Kaitannya kakawin Ramayana III. 63 dengan Pancasila
Pancasila
adalah dasar negara yang terdiri dari 5 (lima) sila. Pancasila sebagai pondasi
dari kemajukan beragam suku, agama, ras dan golongan dalam menyangga negara
kesatuan rebuplik indonesia.Hubungannya Pancasila dengan kakawin Ramayana III.
63 adalah :
·
Sila ke-5 (dua),yang berbunyi “Kemanusiaan
yang adil dan beradab.” dalam hal ini prilaku kebijaksanaan dari pemimpin
bangsa adalah bisa memanusiakan manusia, kebijaksanaan akan rayat yang
dipimpinnya dengan tidak membeda-bedakan minoritas-mayoritas dan sebagainya.
·
Sila
ke-5 (lima), yang berbunyi “Keadilan sosial bagi seluruh rakyat Indonesia.”
Dalam hal ini kebijaksanaan yang di dapat dari kepatuhan akan pengetahuan dapat
memberi rasa adil dan merata kepada seluruh rakyat dan penuh kasih sayang
sehingga membawakemajuan, kemaamanan, dan
keutuhan Negara Kesatuan Republik Indonesia.
3.
Kaitannya
kakawin ramayana III. 63 dengan Bheneika Tunggal Ika
Bheneika tunggal
ika dalam kitab sutasoma karangan mpu tantular merupakan semboyan negara
Republik Indonesia sangat tinggi nilainya. Berbeda-beda tetap satu jua gambaran
kemajukan bangsa indonesia yang terdiri dari beberapa suku, agama, ras,
golongan,etnis dan lainnya yang tergabung dalam satu negara kesatuan republik
indonesia. Kebijaksanaan dari pengetahuan yang dipatuhi dan penuh kasih sayang
kepada sesama dengan tidak menonjolkan perbedaan, bahkan perbedaan adalah warna
akan sebuah karya hingga tercipta warna-warni yang serasi.

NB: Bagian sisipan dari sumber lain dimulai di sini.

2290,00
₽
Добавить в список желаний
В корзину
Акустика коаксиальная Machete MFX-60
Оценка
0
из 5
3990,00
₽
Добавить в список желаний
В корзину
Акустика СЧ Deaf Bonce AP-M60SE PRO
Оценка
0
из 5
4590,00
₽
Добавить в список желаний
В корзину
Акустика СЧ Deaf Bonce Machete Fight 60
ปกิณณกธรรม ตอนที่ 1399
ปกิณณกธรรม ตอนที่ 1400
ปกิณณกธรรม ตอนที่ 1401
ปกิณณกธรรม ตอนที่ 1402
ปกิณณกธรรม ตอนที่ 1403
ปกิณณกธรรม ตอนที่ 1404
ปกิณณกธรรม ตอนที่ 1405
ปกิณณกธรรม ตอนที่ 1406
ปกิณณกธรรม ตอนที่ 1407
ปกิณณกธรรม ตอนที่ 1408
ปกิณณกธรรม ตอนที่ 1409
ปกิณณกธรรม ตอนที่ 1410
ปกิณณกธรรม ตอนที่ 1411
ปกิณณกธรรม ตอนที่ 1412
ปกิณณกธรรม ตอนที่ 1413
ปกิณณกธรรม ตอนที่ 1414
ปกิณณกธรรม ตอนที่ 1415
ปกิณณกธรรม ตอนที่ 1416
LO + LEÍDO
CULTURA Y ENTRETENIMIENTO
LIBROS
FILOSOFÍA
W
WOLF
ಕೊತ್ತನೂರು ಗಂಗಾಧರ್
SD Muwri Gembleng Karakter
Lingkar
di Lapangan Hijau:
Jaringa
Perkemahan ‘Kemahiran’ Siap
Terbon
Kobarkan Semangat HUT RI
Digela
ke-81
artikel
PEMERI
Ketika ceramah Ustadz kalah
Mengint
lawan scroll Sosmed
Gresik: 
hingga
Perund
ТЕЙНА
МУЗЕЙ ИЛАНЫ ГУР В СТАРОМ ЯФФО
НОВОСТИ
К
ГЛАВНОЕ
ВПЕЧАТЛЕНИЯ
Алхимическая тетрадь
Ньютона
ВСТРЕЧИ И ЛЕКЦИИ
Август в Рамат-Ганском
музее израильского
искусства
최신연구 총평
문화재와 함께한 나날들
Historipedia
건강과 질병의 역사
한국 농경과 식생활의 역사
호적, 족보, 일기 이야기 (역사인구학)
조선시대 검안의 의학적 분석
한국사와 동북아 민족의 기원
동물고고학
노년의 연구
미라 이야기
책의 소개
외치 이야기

Warna-warni dari
kemajemukan suku, agama, ras dan golongan yang ada dapat selaras dan
memperkokoh rasa persatuan dan kesatuan antara warga negara untuk keutuhan
negara kesatuan republik Indonesia.
KESIMPULAN
Kedisiplinan
akan ilmu pengetahuan membuat seseorang berprilaku bijaksana dan memberikan
bhakti cinta kasih kepada sesama tidak melupakan guru dan pendeta, berlaku adil
dan senantiayasa menyayangi sesama yang sesuai UUD 1945, Pancasila dan Bheneika
Tunggal Ika untuk kemajuan, kesahjetaraan, keadilan dan keutuhan Negara
Kesatuan Rakyat Indonesia.
SARAN DAN KRITIK
Hendaknya
seorang pemimpin selalu menjunjung tinggi kebenaran berdasarkan keadilan dan kesetaraan
sesama, tidak membeda-bedakan rakyat, tidak melupakan jasa para pendahulu,
tidak mementingkan diri sendiri/suku/agama/ras/agama/golongan.
Senantiasa memberi rasa adil dan
kasih sayang dalam setiap tindakan untuk kemajuan, kesejahteraan, keadilan, dan
keutuhan Negara Kesatuan Republik Indonesia.